Sunday, July 30, 2006

7 seconds

The Sunday Times is sitting on the coffee table. (I didn’t purchase it!) I might pick it up for a look later on. But the significance of the location of the paper and my disinterest in it is something deserving of comment. I have been thinking a bit about my media consumption – being interviewed today about my blog for a newspaper article reminded me about the changes in how I access information. Yesterday watching and reading about contributions to Blogher, I saw part of a keynote from an 80 year old blogger, Millie Garfield. She reflected on how her day, media consumption and in fact her life has changed due to blogging and the internet.

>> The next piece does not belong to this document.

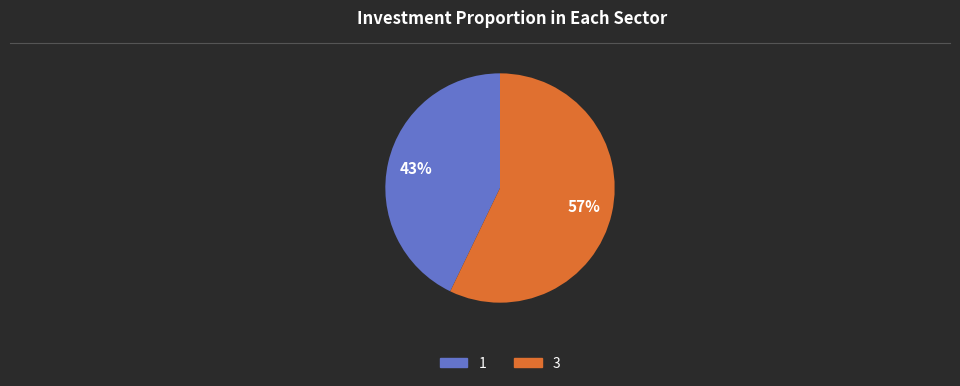

True or false: 3 accounts for 57% of the total.

True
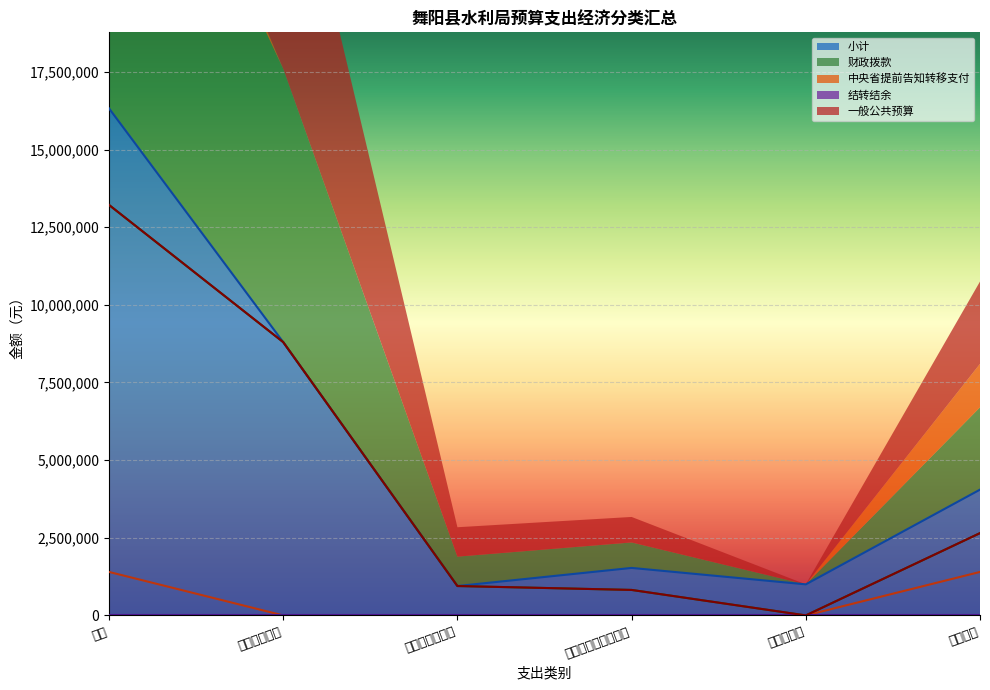

True or false: 小计 has a value of 4050000 at 其他支出.

True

In the past 6 months I have read fewer books, magazines and newspapers – the paper versions. When I think about buying a paper I now make a calculation about how much of it I have already scanned online and whether it’s worth buying. However I read more newspaper and magazine articles than ever before – but mostly online.

I have listened to less radio (thanks in part to Ryan Tubridy!) and watched very little television apart from the World Cup, some golf and the news channels. I have no idea what’s happening in soap land. I watch Big Brother only on eviction night, and watched my first film on TV in I don’t know how long on Thursday night. (Suprisingly good film on Channel 6 – Dirt)

I watch the news online on RTE, BBC and various US news channel websites, trying to watch the news at home when one does not control the remote was difficult enough - now I have an alternative and also choice in the stories I consume.

Technorati or my Bloglines list are now probably my first port of call for catching up on a news story – what is News though? – that too has changed for me. For example, I have more interest in technology, social media and eastern European lgbt politics than I had a year ago when I started blogging. (Whether I understand any more about technology and the tech industry, Web 2.0 etc. is debatable!!)

I know more about what is happening in Robert Scoble’s life than what’s happening on Coronation Street. I listen to the Daily Source Code and many other tech/political/food podcasts every week including bits from BBC Radio 4 and Newstalk’s output which they now podcast. The Guardian’s podcasts are also a part of my media diet. I’ll readily read politician’s blogs (sans press releases!) rather than watch Oireachtas Report or listen to David Davin Power’s analysis.

Feminist writing and analysis is more easily found online than in mainstream outlets, Feministe and Womens Enews feed that part of my media soul.

My interest in current affairs has not lessened at all, the way I consume information has. I search for items for both my blog and also for other online resources I manage and I add to my increasingly diverse pile of useless information that I keep in my head. Well try to keep or at least let pass through my brain on its way somewhere else!

Tom Raftery talks about the goldfish effect on all this information consumption – yes with the huge expansion in blogging one does have to really stand out to be remembered. But this was the same with ‘old’ media too. Blob blob blob….


At 18:29, Blogger Simon said...

good post. I feel the same. Who interviewed you

At 19:37, Blogger Suzy said...

the irish indo, we'll see if it ever makes it to being available to wrap chips in. Oooh dinner...

At 19:48, Anonymous Damien Mulley said...

Brilliant post.

At 09:16, Anonymous Tom Raftery said...

Thank you for saying, what I was trying to say, far more eloquently than I ever could!

It is true that it is the goldfish effect happened with old media too. However, there are far more information sources now (50m+ blogs) to forget than there was when we just had old media!

At 21:20, Anonymous Sean R said...

Excellent post Maman Poulet, raising important issues.Food for thought (or am I thinking of chips also?)